━━━ INFORMATION

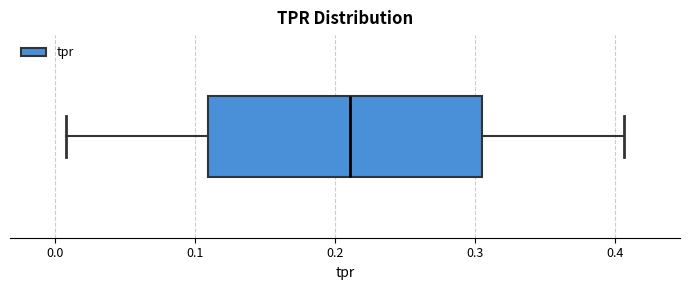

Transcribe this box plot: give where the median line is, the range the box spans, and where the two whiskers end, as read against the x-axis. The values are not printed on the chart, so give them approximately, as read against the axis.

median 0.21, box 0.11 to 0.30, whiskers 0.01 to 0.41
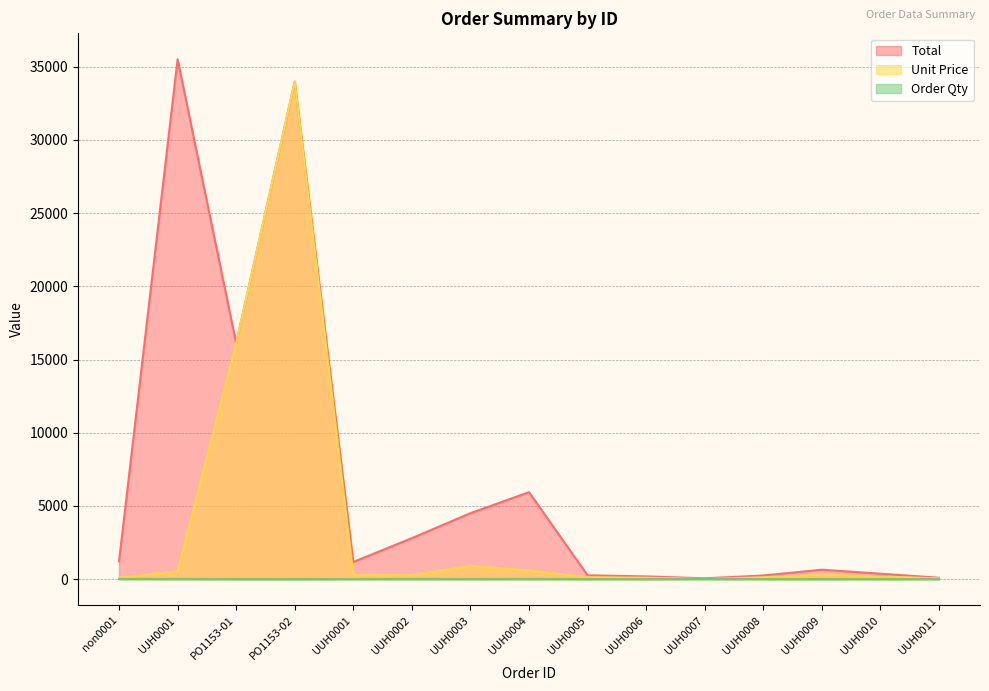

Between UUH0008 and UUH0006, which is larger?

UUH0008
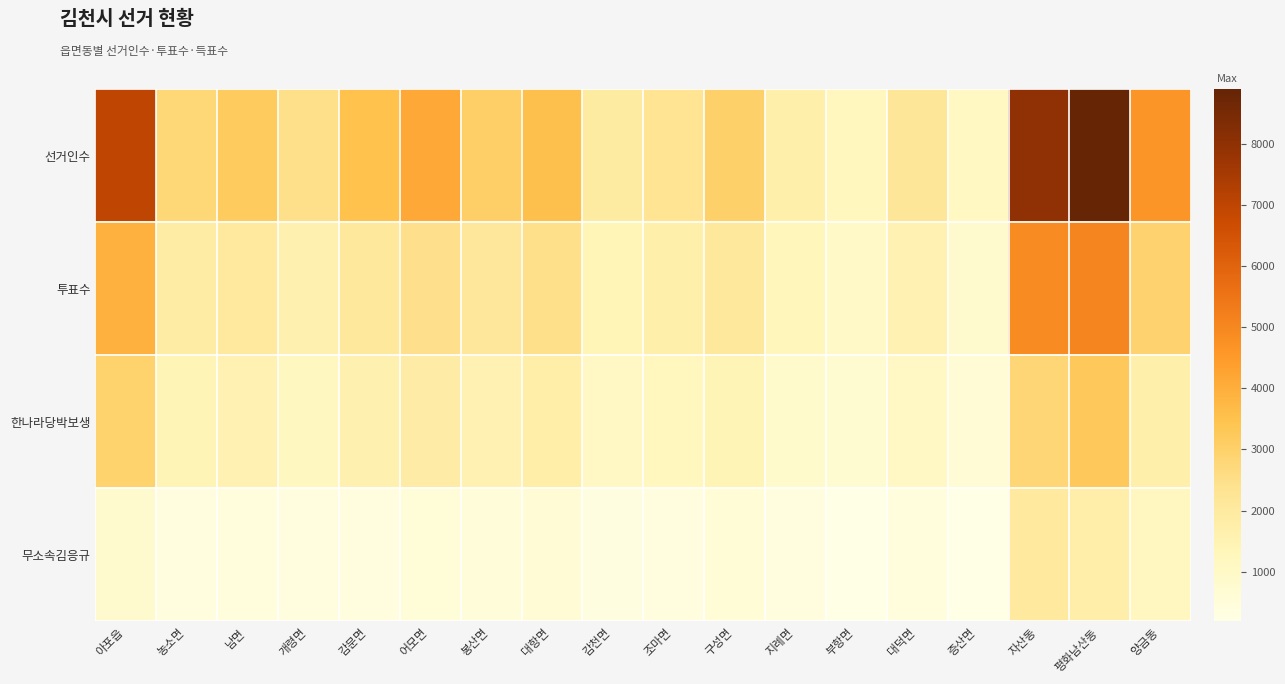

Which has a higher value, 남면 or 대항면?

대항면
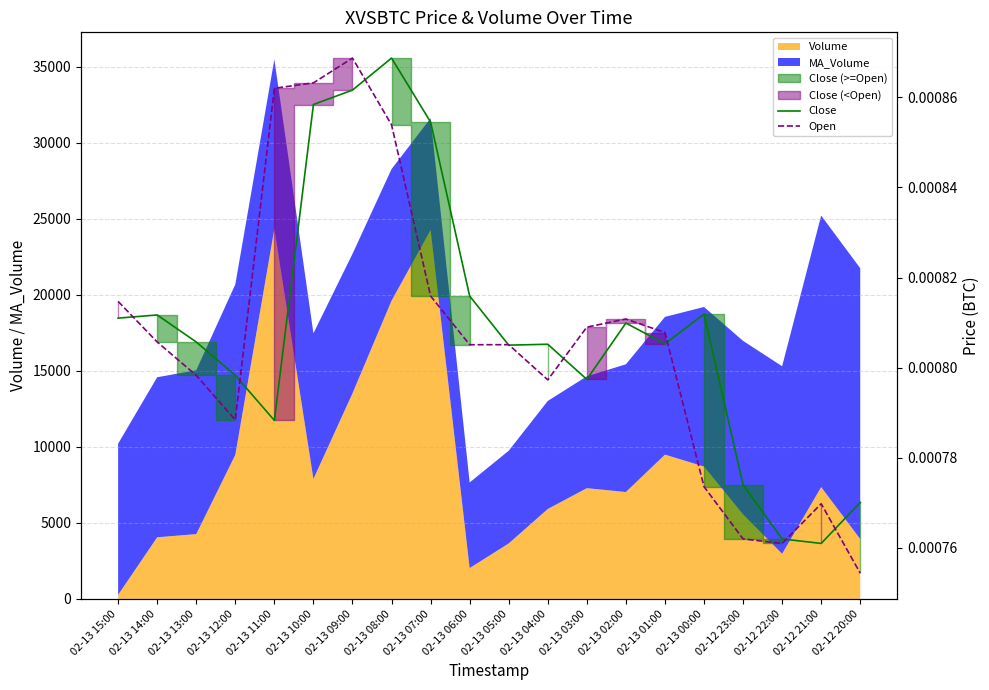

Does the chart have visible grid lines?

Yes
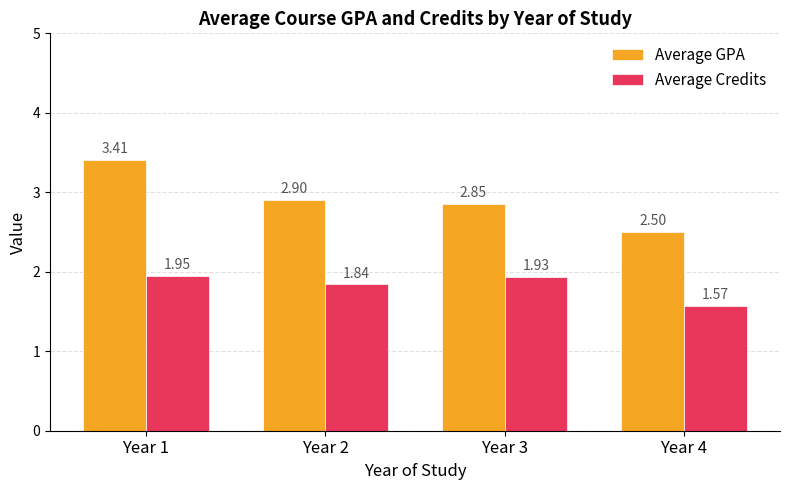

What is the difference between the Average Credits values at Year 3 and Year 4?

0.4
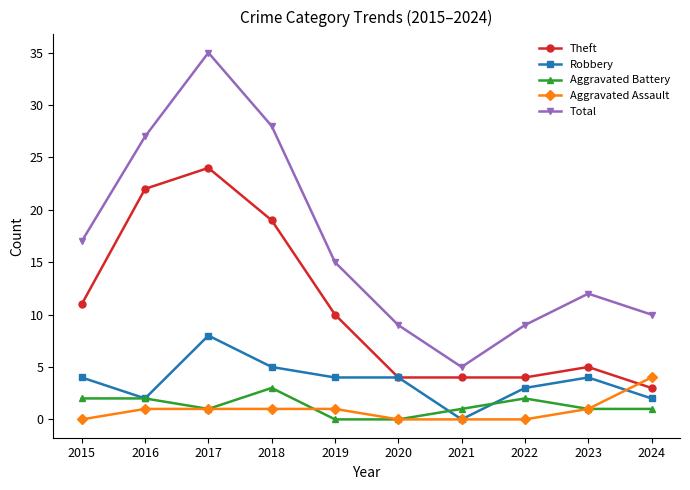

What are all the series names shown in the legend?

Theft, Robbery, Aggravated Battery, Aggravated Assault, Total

━━━━━━

**EXERCISE DETAILS:**
Repeat the records word for word, from the line containing "median 0.21, box" through the end of the records, including both of those lines. Leave out the pictures.

**SOLVED PROBLEM:**
median 0.21, box 0.11 to 0.30, whiskers 0.01 to 0.41

Between UUH0008 and UUH0006, which is larger?

UUH0008

Which has a higher value, 남면 or 대항면?

대항면

Does the chart have visible grid lines?

Yes

What is the difference between the Average Credits values at Year 3 and Year 4?

0.4

What are all the series names shown in the legend?

Theft, Robbery, Aggravated Battery, Aggravated Assault, Total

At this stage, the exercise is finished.